== Questions to answer ==
**1.** Summarize the passage on migraine triggers in two sentences.
**2.** Resume the passage on migraine triggers, picking up right after its final sentence.

Migraine
One of the foundations of migraine treatment is the identification and avoidance of migraine triggers ― the individual-specific factors that initiate migraine attacks. Paradoxically, there is no test for migraine triggers, and it is virtually impossible to identify a patient’s migraine triggers using available techniques. This undermines and significantly complicates patient care.
Identifying individual-specific migraine triggers is difficult because the triggers are complicated. Instead of a simple cause-and-effect relationship (such as, drink a cup of coffee at breakfast and have a migraine in the afternoon), groups of migraine triggers interact over days. For example, suppose you ate a particular food three days ago, a low-pressure weather system passed through last night, you had a stressful morning, and you experienced a migraine in the afternoon. Given the millions of potential combinations, finding the individual-specific factors was not possible — until now.

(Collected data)
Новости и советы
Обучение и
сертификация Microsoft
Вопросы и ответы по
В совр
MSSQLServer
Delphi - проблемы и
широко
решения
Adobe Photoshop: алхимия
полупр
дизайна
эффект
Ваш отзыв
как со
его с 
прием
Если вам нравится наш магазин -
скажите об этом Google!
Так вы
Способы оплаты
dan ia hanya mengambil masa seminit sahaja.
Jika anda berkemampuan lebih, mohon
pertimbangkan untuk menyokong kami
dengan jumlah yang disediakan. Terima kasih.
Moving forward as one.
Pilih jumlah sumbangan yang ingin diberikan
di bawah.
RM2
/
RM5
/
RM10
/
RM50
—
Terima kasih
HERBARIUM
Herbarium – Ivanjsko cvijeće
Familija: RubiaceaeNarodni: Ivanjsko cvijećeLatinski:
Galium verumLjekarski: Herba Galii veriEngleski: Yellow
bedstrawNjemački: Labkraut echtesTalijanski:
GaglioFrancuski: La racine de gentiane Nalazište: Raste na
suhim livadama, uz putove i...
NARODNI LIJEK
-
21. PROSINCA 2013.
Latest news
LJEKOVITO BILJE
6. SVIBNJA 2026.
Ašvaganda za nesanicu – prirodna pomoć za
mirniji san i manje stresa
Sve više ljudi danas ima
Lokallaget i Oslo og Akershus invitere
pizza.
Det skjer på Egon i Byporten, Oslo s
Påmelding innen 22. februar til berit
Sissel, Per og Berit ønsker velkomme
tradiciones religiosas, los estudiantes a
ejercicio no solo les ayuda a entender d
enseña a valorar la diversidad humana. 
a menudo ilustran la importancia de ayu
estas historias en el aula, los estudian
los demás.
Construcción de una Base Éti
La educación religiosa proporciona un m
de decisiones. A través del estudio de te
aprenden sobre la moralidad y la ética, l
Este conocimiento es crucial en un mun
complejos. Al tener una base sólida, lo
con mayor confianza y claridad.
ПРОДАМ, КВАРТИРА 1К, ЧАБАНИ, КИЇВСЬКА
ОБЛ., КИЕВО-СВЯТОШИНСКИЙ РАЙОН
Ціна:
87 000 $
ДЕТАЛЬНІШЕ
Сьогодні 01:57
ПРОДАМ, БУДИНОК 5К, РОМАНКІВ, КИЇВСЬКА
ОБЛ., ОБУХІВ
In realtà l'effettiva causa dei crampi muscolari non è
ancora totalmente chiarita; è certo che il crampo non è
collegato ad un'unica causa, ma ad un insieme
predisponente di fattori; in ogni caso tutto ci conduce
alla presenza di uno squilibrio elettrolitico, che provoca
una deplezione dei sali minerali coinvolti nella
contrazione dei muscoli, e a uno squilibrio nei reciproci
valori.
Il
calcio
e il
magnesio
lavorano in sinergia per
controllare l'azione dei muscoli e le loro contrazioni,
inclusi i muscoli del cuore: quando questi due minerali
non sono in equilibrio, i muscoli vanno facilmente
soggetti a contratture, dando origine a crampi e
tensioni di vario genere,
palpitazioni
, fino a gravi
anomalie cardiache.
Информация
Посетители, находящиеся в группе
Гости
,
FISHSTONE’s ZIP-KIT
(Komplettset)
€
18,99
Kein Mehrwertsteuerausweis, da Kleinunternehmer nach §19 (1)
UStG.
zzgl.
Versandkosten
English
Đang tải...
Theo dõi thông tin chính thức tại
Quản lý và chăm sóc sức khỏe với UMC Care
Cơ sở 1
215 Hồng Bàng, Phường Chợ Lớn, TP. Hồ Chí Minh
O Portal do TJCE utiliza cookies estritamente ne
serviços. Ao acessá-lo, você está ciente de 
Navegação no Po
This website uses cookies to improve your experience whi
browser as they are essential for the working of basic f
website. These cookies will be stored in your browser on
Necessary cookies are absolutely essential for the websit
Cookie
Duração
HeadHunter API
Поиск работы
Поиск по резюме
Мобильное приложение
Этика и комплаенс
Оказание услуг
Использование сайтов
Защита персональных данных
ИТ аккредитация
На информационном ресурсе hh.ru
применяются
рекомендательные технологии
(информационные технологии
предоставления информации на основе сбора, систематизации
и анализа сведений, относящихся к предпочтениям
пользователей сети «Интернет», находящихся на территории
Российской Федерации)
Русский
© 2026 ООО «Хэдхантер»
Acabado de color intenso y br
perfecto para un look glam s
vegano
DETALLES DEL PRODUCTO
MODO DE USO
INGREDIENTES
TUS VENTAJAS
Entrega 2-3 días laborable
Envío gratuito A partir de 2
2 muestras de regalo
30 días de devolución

== Outputs in order ==
**1.** Identifying and avoiding migraine triggers, the individual-specific factors that start attacks, is a foundation of migraine treatment, yet no test for them exists and available techniques make them virtually impossible to identify. They are hard to pin down because groups of triggers interact over days instead of acting as simple cause and effect, and the millions of possible combinations have made finding them impossible until now.

**2.**
In a clinical trial at one of the leading headache institutes in the country, TSI successfully identified migraine triggers for the first time (including known and, to TSI’s knowledge, previously unreported migraine triggers), thereby solving this difficult problem and fulfilling a long-standing need in the existing practice of medicine. By avoiding their migraine triggers, patients can significantly reduce the frequency, severity and duration of their headaches, and get their lives back. Moreover, the dataset associated with this service will allow existing therapies to be targeted to specific patients, which will allow physicians to provide patients with more precise and effective therapies.
By identifying individual-specific migraine triggers, TSI’s service can also help physicians change the practice of medicine. For example, through aggressive diagnosis and treatment, the pattern of migraine can be disrupted early in life, thereby preventing children and adolescents with migraine from becoming adults with chronic headaches.